Deep Neural Network Unlocks A Seamless Experience for Above-Knee Amputees with Powered Prosthetic Legs
Powered prosthetic legs are a promising option for individuals with above-knee limb loss. However, the technology behind existing powered prosthetic legs is still considered mainly unsafe and lacks the intuitiveness required to control them. So, researchers have turned to a new method for controlling a prosthetic leg—deep neural networks.
What is a deep neural network?
A neural network is a type of artificial intelligence modeled after the human brain. It can learn and adapt on its own.
The "deep" part of a deep neural network means that this network has a lot of layers and is complex.
How can it change the game?
Traditionally, controlling a prosthetic leg—even a powered one—requires a lot of mental effort. Users need to focus on every movement and manually adjust the controls to make the prosthetic leg move however they want.
With the deep neural network, researchers believe that powered prosthetic legs can learn and predict what the wearer wants to do based on their movements. This approach will make controlling the prosthetic leg easier and more intuitive. It also allows for a more natural gait, making it feel closer to a biological leg.
Researchers developed a deep neural network model that generates an intuitive and seamless gait for the user. The model was created to transition across five ambulation modes: level-ground walking, ascending and descending ramps, and ascending and descending stairs. It was applied to an open-source bionic leg with a powered knee and ankle joint.

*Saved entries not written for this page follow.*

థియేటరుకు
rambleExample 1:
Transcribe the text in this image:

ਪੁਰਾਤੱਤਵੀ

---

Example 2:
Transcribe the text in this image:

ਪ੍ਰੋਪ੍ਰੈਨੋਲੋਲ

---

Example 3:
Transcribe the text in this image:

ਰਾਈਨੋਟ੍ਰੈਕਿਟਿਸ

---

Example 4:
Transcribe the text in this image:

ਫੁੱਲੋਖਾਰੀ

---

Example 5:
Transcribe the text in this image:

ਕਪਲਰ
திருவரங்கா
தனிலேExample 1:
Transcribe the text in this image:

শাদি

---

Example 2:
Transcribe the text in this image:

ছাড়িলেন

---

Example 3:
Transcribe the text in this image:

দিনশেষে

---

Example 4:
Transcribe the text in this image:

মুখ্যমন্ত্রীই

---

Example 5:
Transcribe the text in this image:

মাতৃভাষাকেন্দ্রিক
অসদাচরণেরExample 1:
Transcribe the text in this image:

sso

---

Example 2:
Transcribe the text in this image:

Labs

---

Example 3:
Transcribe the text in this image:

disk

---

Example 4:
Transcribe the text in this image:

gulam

The researchers also added haptic feedback to the powered prosthetic leg, providing sensory information back to the user. This information includes pressure and position so the user gets a better sense of what the prosthetic leg is doing and where it is positioned in space.
The bionic leg was tested on six individuals with single above-knee limb loss.

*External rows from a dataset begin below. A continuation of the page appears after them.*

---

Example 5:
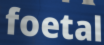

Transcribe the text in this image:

foetalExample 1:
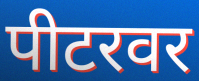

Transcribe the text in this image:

पीटरवर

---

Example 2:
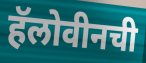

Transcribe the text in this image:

हॅलोवीनची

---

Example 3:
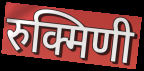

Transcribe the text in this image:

रुक्मिणी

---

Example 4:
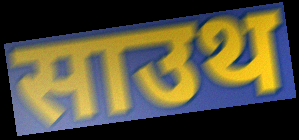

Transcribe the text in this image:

साउथ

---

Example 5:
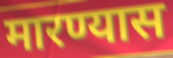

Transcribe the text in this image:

मारण्यास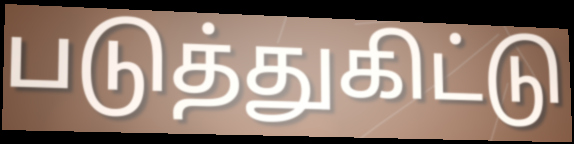
படுத்துகிட்டு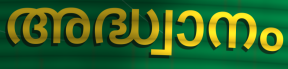
അദ്ധ്വാനംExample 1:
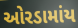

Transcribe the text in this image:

ઓરડામાંય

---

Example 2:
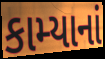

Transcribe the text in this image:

કામ્યાનાં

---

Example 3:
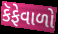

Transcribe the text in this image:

કૅફેવાળો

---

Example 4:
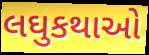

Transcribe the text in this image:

લઘુકથાઓ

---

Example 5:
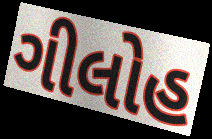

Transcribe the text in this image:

ગીલોહ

This study, published online by Cambridge University Press on September 28, 2022, found that using deep neural networks in powered prosthetic legs helped the study participants achieve more accurate and robust control of the bionic prosthetic leg. They could walk and perform other movements with greater flexibility and ease.
The study demonstrated the potential of deep learning techniques to transform the field of prosthetics, making it possible to create more advanced and intelligent prosthetic devices that can adapt to the user's needs and preferences.
The researchers also noted in the study the importance of involving prosthetic users in the design as well as testing of prosthetic devices. This ensures that engineers and prosthetists can meet the needs and expectations of those using the prosthetic limbs.
What's next for deep neural networks?
The researchers hope to make it widely available to above-knee amputees, but more work is still needed. For example, the neural network must be trained to accommodate different people's walking patterns and movements.
Overall, this study can provide valuable insights into the potential of advanced machine learning techniques to improve the lives of people with limb loss.